### Assignment
Update the lines from the start through the line holding "77: (952, 874)", inclusive, by putting "image pixels" in place of "absolute pixels" and leaving everything else unchanged. Omit the pictures from your answer.

★ ★ ★ ★

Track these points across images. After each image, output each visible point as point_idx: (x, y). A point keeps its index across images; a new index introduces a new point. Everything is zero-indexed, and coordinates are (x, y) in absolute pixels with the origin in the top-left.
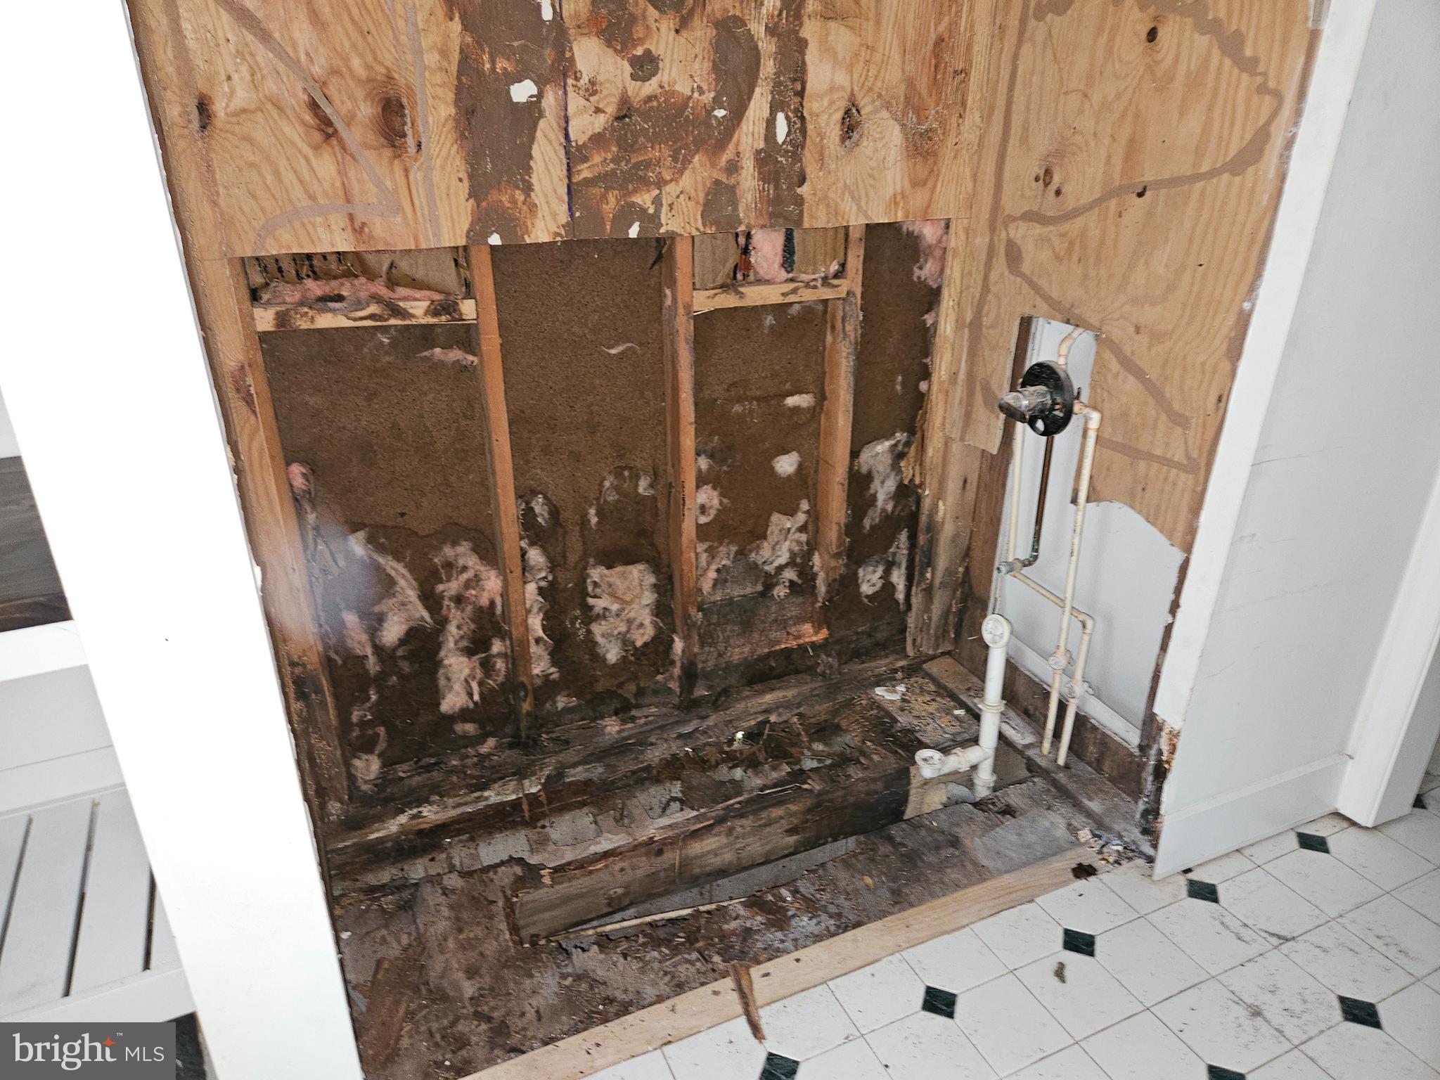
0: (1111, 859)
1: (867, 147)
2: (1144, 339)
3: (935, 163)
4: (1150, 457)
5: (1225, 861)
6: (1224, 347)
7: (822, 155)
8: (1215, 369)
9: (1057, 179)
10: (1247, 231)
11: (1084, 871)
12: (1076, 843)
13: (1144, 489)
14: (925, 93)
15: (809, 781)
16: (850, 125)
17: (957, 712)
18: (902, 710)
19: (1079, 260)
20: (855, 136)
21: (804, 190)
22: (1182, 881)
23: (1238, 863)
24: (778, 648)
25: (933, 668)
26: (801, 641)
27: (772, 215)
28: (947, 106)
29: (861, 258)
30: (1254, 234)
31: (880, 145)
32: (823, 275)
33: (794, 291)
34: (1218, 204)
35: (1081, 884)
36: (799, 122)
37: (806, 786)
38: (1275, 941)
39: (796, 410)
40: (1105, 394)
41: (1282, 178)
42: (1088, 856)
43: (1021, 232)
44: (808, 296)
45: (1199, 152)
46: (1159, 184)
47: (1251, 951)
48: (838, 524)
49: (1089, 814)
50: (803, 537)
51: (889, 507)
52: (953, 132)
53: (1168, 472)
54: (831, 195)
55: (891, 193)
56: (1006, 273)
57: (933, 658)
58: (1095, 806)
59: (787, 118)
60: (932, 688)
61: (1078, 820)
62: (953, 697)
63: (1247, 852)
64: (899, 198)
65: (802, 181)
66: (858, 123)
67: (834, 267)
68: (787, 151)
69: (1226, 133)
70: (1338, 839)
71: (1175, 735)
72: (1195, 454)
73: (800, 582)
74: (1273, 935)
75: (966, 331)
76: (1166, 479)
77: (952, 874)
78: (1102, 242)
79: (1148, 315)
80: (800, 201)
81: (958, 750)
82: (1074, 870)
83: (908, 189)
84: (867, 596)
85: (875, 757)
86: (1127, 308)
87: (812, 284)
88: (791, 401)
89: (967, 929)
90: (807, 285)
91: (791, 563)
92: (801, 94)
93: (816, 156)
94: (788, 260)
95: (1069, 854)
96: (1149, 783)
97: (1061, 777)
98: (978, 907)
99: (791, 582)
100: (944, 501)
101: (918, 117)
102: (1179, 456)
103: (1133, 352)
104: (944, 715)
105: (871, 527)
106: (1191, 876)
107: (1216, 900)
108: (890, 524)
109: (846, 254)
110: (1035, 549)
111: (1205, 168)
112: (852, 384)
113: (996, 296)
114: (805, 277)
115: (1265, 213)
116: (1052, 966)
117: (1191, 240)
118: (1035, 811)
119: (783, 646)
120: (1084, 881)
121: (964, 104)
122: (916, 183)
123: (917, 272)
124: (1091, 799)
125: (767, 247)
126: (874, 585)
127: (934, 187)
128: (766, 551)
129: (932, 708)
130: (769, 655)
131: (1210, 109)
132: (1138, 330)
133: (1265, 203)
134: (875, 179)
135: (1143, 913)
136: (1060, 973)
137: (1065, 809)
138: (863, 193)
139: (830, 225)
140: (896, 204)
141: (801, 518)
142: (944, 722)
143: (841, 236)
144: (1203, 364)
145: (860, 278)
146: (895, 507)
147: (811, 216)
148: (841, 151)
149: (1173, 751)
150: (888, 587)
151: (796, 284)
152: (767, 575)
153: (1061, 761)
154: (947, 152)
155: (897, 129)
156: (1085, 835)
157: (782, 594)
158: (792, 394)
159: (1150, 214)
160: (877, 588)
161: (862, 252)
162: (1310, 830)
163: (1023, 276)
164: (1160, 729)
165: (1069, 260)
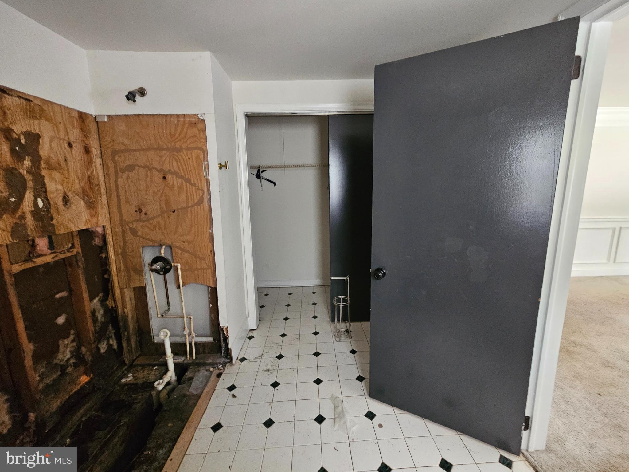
0: (222, 368)
1: (73, 207)
2: (186, 244)
3: (96, 210)
4: (197, 269)
5: (241, 352)
6: (208, 240)
7: (58, 210)
8: (208, 245)
9: (144, 211)
10: (205, 217)
11: (219, 375)
12: (212, 372)
13: (198, 277)
14: (88, 190)
15: (122, 421)
16: (66, 201)
17: (155, 368)
18: (136, 379)
19: (159, 229)
20: (69, 204)
21: (54, 222)
22: (238, 361)
23: (244, 350)
24: (72, 393)
25: (137, 362)
26: (81, 384)
27: (42, 232)
28: (96, 194)
29: (79, 241)
30: (207, 217)
31: (77, 206)
32: (66, 248)
33: (56, 256)
34: (196, 212)
35: (221, 378)
36: (46, 201)
37: (121, 424)
38: (260, 357)
39: (62, 298)
40: (179, 259)
41: (210, 206)
42: (217, 372)
43: (134, 226)
44: (62, 256)
45: (187, 202)
46: (178, 209)
47: (259, 362)
48: (92, 331)
49: (209, 364)
50: (74, 344)
51: (103, 320)
52: (100, 201)
53: (204, 271)
54: (64, 222)
55: (85, 220)
56: (132, 237)
57: (135, 359)
58: (210, 361)
59: (42, 200)
60: (140, 368)
61: (207, 368)
62: (149, 365)
63: (243, 347)
64: (88, 221)
65: (52, 219)
66: (69, 200)
67: (70, 245)
68: (44, 210)
69: (192, 197)
70: (254, 334)
71: (227, 328)
72: (209, 265)
73: (77, 362)
74: (259, 357)
75: (120, 256)
76: (204, 273)
77: (191, 403)
78: (165, 224)
79: (186, 238)
80: (53, 226)
81: (165, 376)
82: (217, 377)
83: (90, 218)
84: (104, 353)
85: (139, 397)
86: (179, 237)
87: (62, 252)
88: (57, 296)
89: (207, 408)
90: (61, 253)
91: (72, 356)
92: (46, 192)
93: (56, 211)
94: (51, 246)
95: (213, 375)
96: (223, 344)
97: (197, 361)
98: (205, 402)
99: (73, 363)
100: (126, 309)
101: (88, 197)
102: (205, 266)
103: (184, 247)
104: (151, 371)
105: (98, 328)
106: (239, 359)
107: (246, 359)
108: (104, 325)
109: (73, 241)
110: (169, 305)
111: (190, 205)
112: (85, 281)
113: (131, 243)
114: (59, 251)
115: (208, 213)
116: (231, 397)
117: (191, 220)
118: (196, 373)
119: (74, 391)
120: (221, 377)
121: (101, 194)
122: (92, 216)
123: (94, 242)
124: (208, 360)
125: (42, 244)
126: (105, 348)
127: (98, 217)
128: (60, 356)
129: (146, 372)
130: (69, 397)
131: (187, 193)
132: (184, 242)
133: (207, 210)
134: (78, 216)
135: (237, 372)
136: (234, 396)
137: (203, 368)
138: (75, 221)
139: (66, 232)
140: (88, 223)
141: (72, 337)
142: (153, 373)
143: (70, 235)
144: (204, 245)
145: (80, 247)
146: (105, 318)
147: (59, 230)
148: (65, 209)
149: (227, 331)
150: (110, 346)
151: (57, 254)
152: (62, 366)
153: (194, 358)
154: (99, 206)
155: (82, 201)
156: (211, 369)
157: (70, 370)
158: (57, 293)
159: (178, 216)
160: (106, 349)
161: (79, 239)
162: (249, 336)
163: (139, 236)
164: (223, 329)
165: (156, 229)
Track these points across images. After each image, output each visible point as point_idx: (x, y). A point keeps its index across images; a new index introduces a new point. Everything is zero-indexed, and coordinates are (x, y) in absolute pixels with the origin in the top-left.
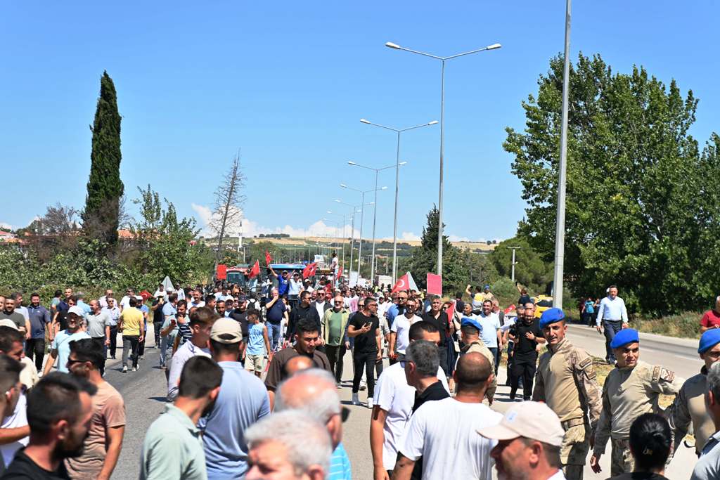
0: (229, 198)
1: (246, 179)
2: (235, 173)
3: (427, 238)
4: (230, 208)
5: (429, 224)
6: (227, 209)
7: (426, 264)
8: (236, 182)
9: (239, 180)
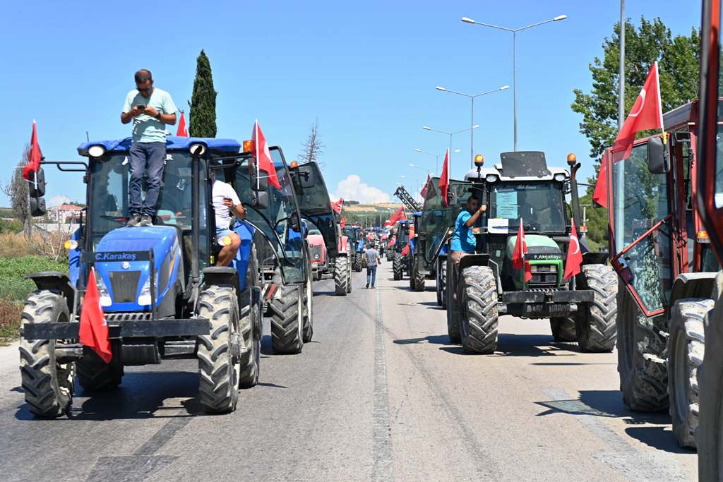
8: (314, 150)
9: (318, 148)
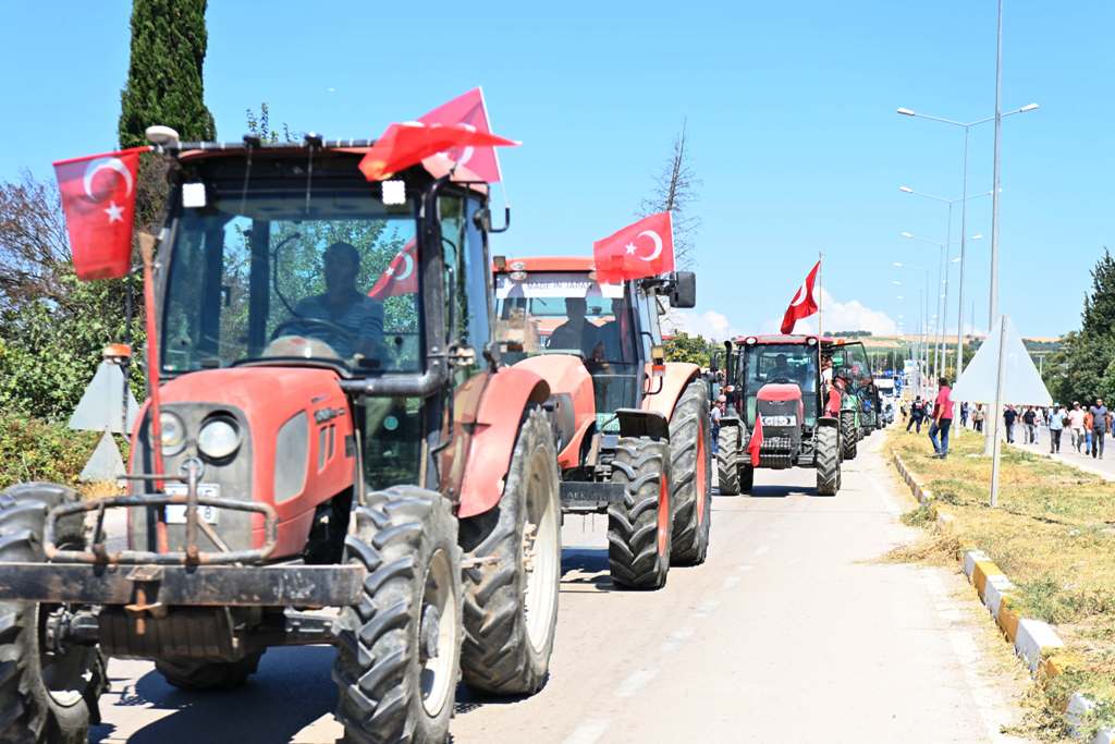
1: (700, 182)
2: (676, 171)
3: (1092, 314)
5: (1098, 288)
7: (1092, 364)
8: (679, 190)
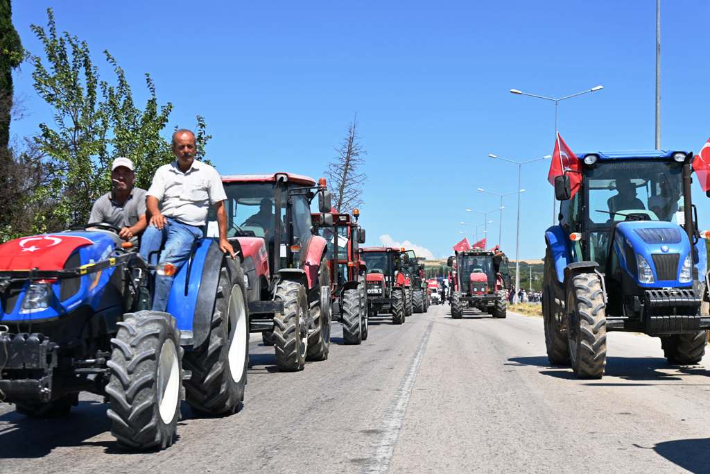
0: (344, 178)
2: (350, 146)
4: (345, 190)
6: (341, 192)
8: (352, 157)
9: (357, 154)
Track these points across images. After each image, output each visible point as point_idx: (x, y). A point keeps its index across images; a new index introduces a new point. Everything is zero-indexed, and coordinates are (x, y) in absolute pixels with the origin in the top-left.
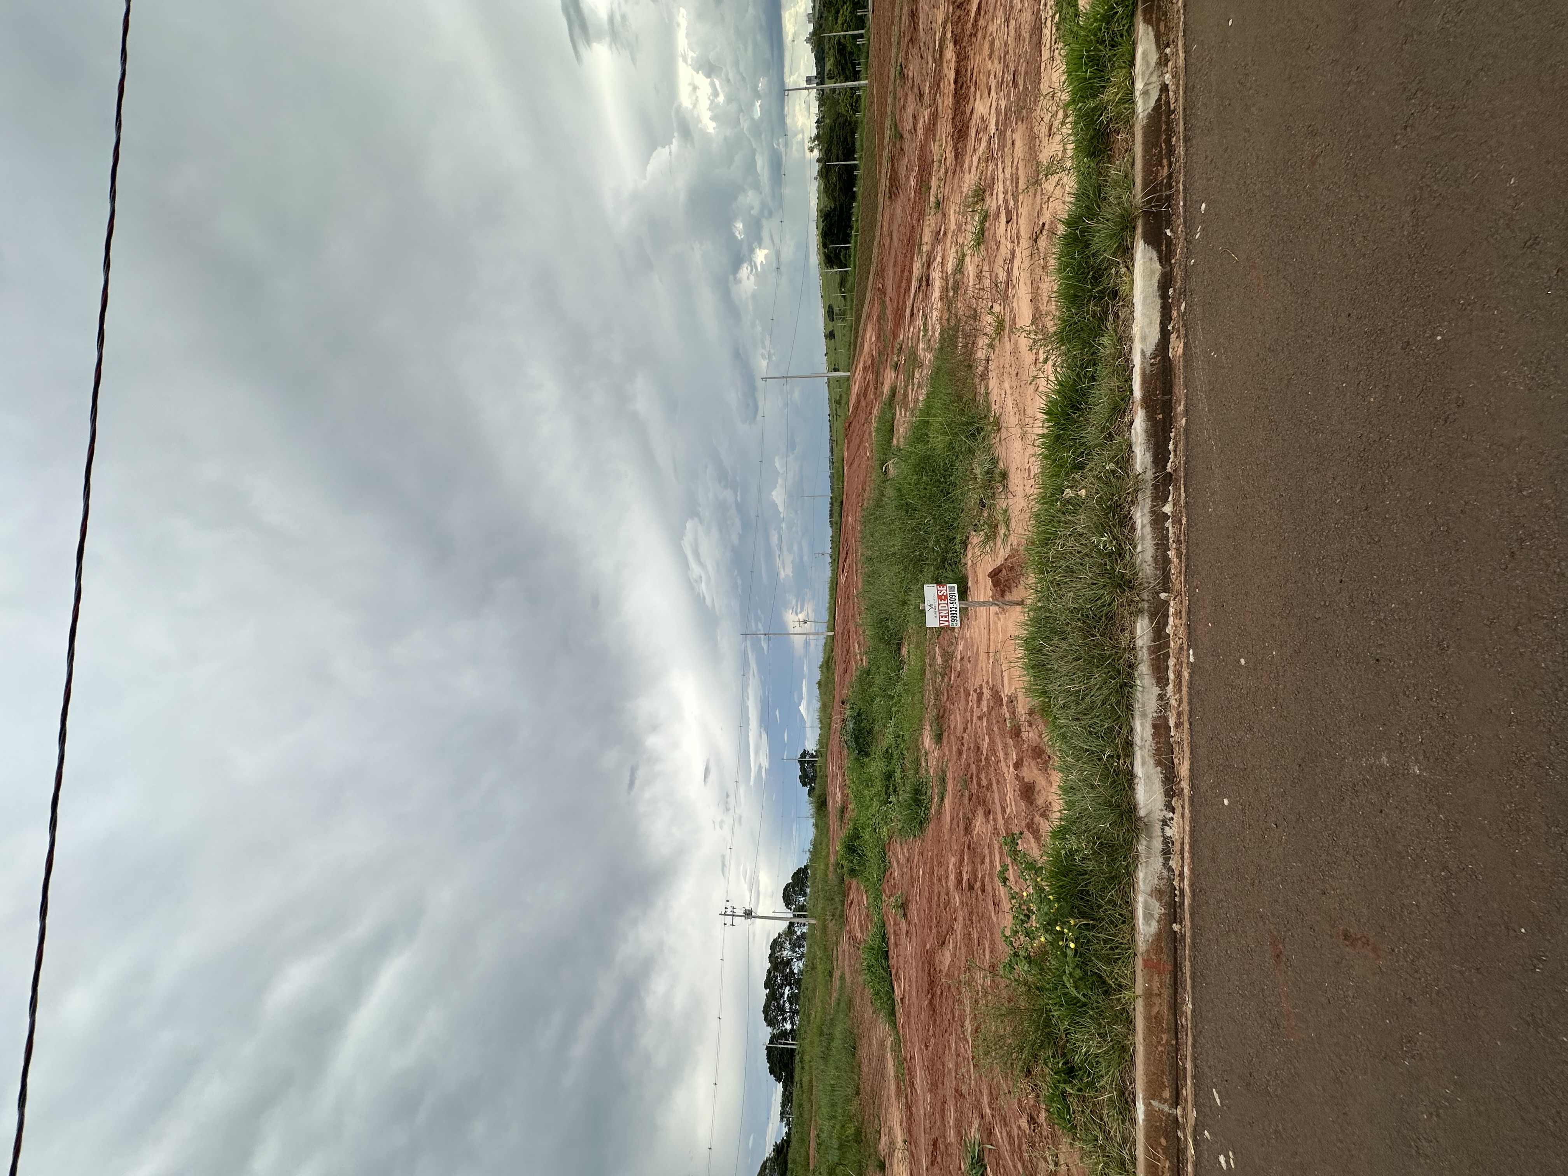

★ ★ ★ ★

### Answer box
Track these points across images. After each image, output each visible point as point_idx: (x, y). A point keeps its index across images; a new index introduces a new point. Everything is zero-indexed, and coordinates are (x, y) in image pixels with the origin in the top-left.
0: (1111, 859)
1: (867, 147)
2: (1144, 339)
3: (935, 163)
4: (1150, 457)
5: (1225, 861)
6: (1224, 347)
7: (822, 155)
8: (1215, 369)
9: (1057, 179)
10: (1247, 231)
11: (1084, 871)
12: (1076, 843)
13: (1144, 489)
14: (925, 93)
15: (809, 781)
16: (850, 125)
17: (957, 712)
18: (902, 710)
19: (1079, 260)
20: (855, 136)
21: (804, 190)
22: (1182, 881)
23: (1238, 863)
24: (778, 648)
25: (933, 668)
26: (801, 641)
27: (772, 215)
28: (947, 106)
29: (861, 258)
30: (1254, 234)
31: (880, 145)
32: (823, 275)
33: (794, 291)
34: (1218, 204)
35: (1081, 884)
36: (799, 122)
37: (806, 786)
38: (1275, 941)
39: (796, 410)
40: (1105, 394)
41: (1282, 178)
42: (1088, 856)
43: (1021, 232)
44: (808, 296)
45: (1199, 152)
46: (1159, 184)
47: (1251, 951)
48: (838, 524)
49: (1089, 814)
50: (803, 537)
51: (889, 507)
52: (953, 132)
53: (1168, 472)
54: (831, 195)
55: (891, 193)
56: (1006, 273)
57: (933, 658)
58: (1095, 806)
59: (787, 118)
60: (932, 688)
61: (1078, 820)
62: (953, 697)
63: (1247, 852)
64: (899, 198)
65: (802, 181)
66: (858, 123)
67: (834, 267)
68: (787, 151)
69: (1226, 133)
70: (1338, 839)
71: (1175, 735)
72: (1195, 454)
73: (800, 582)
74: (1273, 935)
75: (966, 331)
76: (1166, 479)
77: (952, 874)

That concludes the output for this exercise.